I think with this show, Glee may have been trying to explore the boundary of what kind of (self) censorship constitutes discrimination and what should be normal for teachers and parents responsible for kids.  Of course, transgender and gay issues sit right in the middle of this debate.  Anyway, Glee certainly provoked a discussion of the subject, intentionally or not!

geek4grammar's picture

I support Glee's normalizing use of queer language

I'll repeat what I said in the last post on this:

I said to my friends before the ep was even over, "glee's gonna get it from GLAAD tomorrow." I agree w/ susan sarandon. Glee has never used any queer words in derogatory ways; the fact that they use them at all is good for America, especially the parts where they don't hear queer words used in a normalizing context. I am a big defender of transgressive language used in the proper context...what connotes "the proper context" may be up for debate, but at heart is boils down to insulting vs. normalizing. Glee is normalizing all different shades of queerness to middle america (we've got the obvious femmy gay boy, the sex-positive label-refusing bisexual girls, the gay parents, and don't get me started on quinn & rachel...). By opposing that, GLAAD is inadvertently allying themselves with right-wing anti-queer groups like focus on the family. derrrr...

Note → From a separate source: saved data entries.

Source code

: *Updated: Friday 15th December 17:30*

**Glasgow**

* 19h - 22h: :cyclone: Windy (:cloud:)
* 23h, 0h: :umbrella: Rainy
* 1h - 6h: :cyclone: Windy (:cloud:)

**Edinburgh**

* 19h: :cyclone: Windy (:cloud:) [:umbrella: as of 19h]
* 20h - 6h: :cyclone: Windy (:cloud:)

...That's what I said the other day on the first post, but I would also like to add one more thing: by writing the word "tranny" as "tra**y," they're also essentializing this word even more as a pejorative-- there are positive ways to use queer words, as GLAAD even admits (http://sdgln.com/commentary/2010/11/09/glaad-responds-ron-howards-gay-joke-defense), and I think that by positioning "tranny" as a word that can never, ever be positive they're just fueling the fire in the "oh poor LGBT people are so oppressed" mentality. The kid who said it was into it; he was the sympathetic character. The homophobic parents who refused to let him do it are the punchline. That's the way it should be. I mean, if GLAAD starts writing "dyke" and "queer" as "dy*e" and "qu**r" I think I will have to revolt, for realz.

We're all born naked. The rest is drag.
--RuPaul (appropriating Judith Butler for the masses...)

SMBrown's picture

I think you're getting ahead

I think you're getting ahead of the dominant culture here--I don't think we're at the point where 'tranny' has been effectively reclaimed, not when their treatment by society, and by some in the gay community, is still so appalling.  Maybe it would be better not to assume but to ask the transgendered how they feel about this?  

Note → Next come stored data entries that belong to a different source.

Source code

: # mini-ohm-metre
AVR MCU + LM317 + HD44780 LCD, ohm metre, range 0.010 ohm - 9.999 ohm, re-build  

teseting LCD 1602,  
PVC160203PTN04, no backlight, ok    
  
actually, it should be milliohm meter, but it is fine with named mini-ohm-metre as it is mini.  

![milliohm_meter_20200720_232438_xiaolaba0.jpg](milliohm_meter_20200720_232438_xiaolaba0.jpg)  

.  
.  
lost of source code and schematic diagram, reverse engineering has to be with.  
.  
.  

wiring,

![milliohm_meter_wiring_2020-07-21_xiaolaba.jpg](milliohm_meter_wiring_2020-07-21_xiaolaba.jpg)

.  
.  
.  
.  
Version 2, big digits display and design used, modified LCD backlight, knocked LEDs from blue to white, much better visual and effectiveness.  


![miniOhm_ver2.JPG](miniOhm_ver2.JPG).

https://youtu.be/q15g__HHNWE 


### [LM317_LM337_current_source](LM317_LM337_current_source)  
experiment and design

CA_Medicine_Woman's picture

Words and Labels

Growing up near Boston, the word "tranny" only had one meaning, transmission.  I wouldn't here the word used to describe me until after I was discharged from the US Army on the West Coast, and the first time I heard it was in a gay bar.  I never really associated the word as offensive or threatening until an incident on an LA transit bus.  After that, I reacted badly to the word, and associate it to this day with bigotry and see anyone who uses it in that context as a potential threat.

Funny thing, though, I didn't see it as particularly offensive in Glee the way GLAAD did, I thought it was used entirely in context with the story line.  It did spark a conversation amongst many I know about how many, including within the LGBT population, view the word itself, and that led to discussions on other transgender issues, etc.

Perhaps GLAAD was more upset about revealing transphobia amongst gays and lesbians than about the use of the word itself?  Makes sense to me, given how silent they've been in the past about the truly offensive and threatening remarks towards transgender people in the media this year (again, Letterman's idiotic transphobic skit comes to mind).

SMBrown's picture

100% support GLAAD on

100% support GLAAD on this--gays are some of the worst offenders when it comes to disparaging the transgendered.  We've even seen it on this site (or it's precursor).